> **GIVEN PASSAGE**:
— start —

Halmyris Fortress - Roman and Roman-Byzantine fortress, founded on an area with inhabitancy traces from VI-I B.C., passed through many evolutionary stages: Roman earth defence works (last quarter of I A.D.); rock Roman camp - headquarters of legions I Italica and XI Claudia Pia Fidelis vexilla and station of Classis Flavia Moesica - (beginning of II A.D.- third quarter of III A.D.) - fact proved by the inscriptions discovered at the North-Western Gate, which are telling about a vicus classicorum; Later Roman fortress (third quarter of III - first quarter of VII A.D.).

— end —

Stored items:
— start —

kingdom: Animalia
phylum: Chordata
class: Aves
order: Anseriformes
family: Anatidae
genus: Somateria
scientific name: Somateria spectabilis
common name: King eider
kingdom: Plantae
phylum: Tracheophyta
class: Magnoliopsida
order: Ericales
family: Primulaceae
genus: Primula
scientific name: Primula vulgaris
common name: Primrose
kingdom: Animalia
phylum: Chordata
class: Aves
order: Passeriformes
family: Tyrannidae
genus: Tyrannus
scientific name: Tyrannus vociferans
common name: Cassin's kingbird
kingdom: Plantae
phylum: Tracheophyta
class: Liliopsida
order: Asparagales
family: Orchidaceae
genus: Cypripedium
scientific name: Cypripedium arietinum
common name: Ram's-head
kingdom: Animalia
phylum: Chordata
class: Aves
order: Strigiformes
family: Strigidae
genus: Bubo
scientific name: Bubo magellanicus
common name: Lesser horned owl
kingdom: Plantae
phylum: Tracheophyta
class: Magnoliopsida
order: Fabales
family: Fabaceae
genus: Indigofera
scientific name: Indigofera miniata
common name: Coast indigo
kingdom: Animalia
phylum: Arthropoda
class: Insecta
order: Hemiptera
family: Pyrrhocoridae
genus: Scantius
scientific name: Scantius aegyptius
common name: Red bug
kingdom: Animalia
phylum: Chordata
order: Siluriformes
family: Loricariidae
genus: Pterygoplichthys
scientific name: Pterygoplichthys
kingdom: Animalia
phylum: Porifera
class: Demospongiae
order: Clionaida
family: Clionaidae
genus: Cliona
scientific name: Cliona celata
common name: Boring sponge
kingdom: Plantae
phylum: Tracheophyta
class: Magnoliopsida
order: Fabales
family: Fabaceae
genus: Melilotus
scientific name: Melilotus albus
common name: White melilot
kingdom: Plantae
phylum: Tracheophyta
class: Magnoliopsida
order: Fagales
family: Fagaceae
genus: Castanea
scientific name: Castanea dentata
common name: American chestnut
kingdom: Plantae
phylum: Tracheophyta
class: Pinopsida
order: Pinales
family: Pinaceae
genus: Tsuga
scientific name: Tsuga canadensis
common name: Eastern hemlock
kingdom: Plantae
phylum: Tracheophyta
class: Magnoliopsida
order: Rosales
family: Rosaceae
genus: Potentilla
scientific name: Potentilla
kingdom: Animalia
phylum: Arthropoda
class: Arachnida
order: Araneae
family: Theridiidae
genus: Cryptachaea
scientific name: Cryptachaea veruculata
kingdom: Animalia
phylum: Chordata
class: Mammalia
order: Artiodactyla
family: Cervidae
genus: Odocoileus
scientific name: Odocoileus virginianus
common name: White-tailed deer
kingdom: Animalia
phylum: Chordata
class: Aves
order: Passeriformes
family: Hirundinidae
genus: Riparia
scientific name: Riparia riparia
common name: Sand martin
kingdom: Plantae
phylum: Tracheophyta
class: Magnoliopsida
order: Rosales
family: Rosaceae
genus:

— end —

> **PROBLEM DETAILS**: Reproduce the part of the Halmyris Fortress passage from "Halmyris Fortress - Roman" to "of VII A.D.).".

> **ANSWER FOR THIS EXERCISE**:
Halmyris Fortress - Roman and Roman-Byzantine fortress, founded on an area with inhabitancy traces from VI-I B.C., passed through many evolutionary stages: Roman earth defence works (last quarter of I A.D.); rock Roman camp - headquarters of legions I Italica and XI Claudia Pia Fidelis vexilla and station of Classis Flavia Moesica - (beginning of II A.D.- third quarter of III A.D.) - fact proved by the inscriptions discovered at the North-Western Gate, which are telling about a vicus classicorum; Later Roman fortress (third quarter of III - first quarter of VII A.D.).